Who stands between a worker and their next paycheck — and what happens when that line is crossed? Microsoft says the answer, in at least one recent campaign, is a financially motivated actor that has been taking Canadian employees' salary payments after hijacking their accounts in so-called "payroll pirate" attacks.
The attack in brief
Microsoft reported that a financially motivated threat actor tracked as Storm-2755 has been conducting attacks that result in the theft of salary payments from Canadian employees. The company characterized the incidents as payroll pirate attacks in which adversaries first hijack accounts and then divert or steal wage payments.
What we know about Storm-2755
According to Microsoft, Storm-2755 is financially motivated and has focused its actions on payroll-related accounts belonging to Canadian employees. Beyond the label and the outcome — hijacked accounts and stolen salary payments — Microsoft’s reporting is the primary source of public detail presented about the campaign.
Why it matters
Payroll is both a high-value target and a critical operational function for organizations and workers. When payroll accounts are compromised, the consequences are immediate and personal: missing wages for employees and a scramble for employers to make impacted workers whole and to restore trust. Beyond individual harm, successful attacks on payroll systems can expose broader operational and reputational risks for companies and raise questions about the resilience of the systems that deliver pay.
For policymakers and regulators, incidents that systematically affect employees' pay can prompt scrutiny of financial controls and incident-reporting practices.

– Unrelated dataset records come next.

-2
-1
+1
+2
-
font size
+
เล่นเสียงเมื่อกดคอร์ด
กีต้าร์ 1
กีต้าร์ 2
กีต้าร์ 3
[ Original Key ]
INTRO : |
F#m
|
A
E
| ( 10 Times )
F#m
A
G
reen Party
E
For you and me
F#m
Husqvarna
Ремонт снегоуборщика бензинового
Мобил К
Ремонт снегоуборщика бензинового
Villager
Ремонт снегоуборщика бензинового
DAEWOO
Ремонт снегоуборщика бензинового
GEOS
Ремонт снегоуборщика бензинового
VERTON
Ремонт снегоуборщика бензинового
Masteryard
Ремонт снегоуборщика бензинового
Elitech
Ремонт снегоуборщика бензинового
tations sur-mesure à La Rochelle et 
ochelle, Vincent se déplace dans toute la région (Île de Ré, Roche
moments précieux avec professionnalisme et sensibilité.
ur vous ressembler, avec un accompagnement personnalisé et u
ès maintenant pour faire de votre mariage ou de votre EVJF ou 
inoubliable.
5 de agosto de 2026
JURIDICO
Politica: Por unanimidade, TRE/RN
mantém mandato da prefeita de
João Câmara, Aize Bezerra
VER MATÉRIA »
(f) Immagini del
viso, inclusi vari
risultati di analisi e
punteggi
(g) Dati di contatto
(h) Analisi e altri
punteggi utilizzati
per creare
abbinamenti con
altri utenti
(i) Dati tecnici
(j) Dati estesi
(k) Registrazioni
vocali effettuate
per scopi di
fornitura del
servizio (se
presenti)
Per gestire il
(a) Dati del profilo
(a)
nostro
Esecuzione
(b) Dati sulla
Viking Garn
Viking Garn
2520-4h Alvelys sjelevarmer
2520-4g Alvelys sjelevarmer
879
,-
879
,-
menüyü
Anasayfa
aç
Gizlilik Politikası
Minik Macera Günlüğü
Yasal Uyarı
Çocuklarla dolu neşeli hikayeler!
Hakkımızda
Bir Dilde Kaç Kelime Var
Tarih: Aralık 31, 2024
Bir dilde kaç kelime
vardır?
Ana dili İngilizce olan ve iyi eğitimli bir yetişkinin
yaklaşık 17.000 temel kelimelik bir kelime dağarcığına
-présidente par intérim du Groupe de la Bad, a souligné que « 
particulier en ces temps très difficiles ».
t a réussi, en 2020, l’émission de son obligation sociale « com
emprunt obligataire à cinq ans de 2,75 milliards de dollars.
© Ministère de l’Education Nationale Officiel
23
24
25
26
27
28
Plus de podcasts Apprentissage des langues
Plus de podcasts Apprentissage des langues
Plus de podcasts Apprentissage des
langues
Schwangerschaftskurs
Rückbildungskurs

For technologists, the campaign underscores the business-critical nature of identity and account security in financial workflows. For adversaries, payroll systems remain an attractive, monetizable target precisely because access can translate directly to cash flows.
What stakeholders should consider
- Employers and payroll teams should treat payroll accounts as high-risk assets and review access controls, monitoring, and recovery processes.
- Security teams and technologists should prioritize detection and containment capabilities that can spot account takeovers and unauthorized payment changes early.
- Employees should be informed promptly about potential compromises affecting pay and about steps to verify and recover missing funds.
- Policymakers and regulators may consider how to ensure rapid reporting, consumer protections, and coordination between affected organizations and financial institutions when payroll theft occurs.
Microsoft’s disclosure of Storm-2755’s payroll pirate activity is a reminder that the interface between identity, payroll systems, and financial transfer mechanisms is both a target-rich environment and a point of collective vulnerability. If attackers are willing to turn hijacked accounts into direct theft of wages, what safeguards will organizations, regulators, and users put in place next?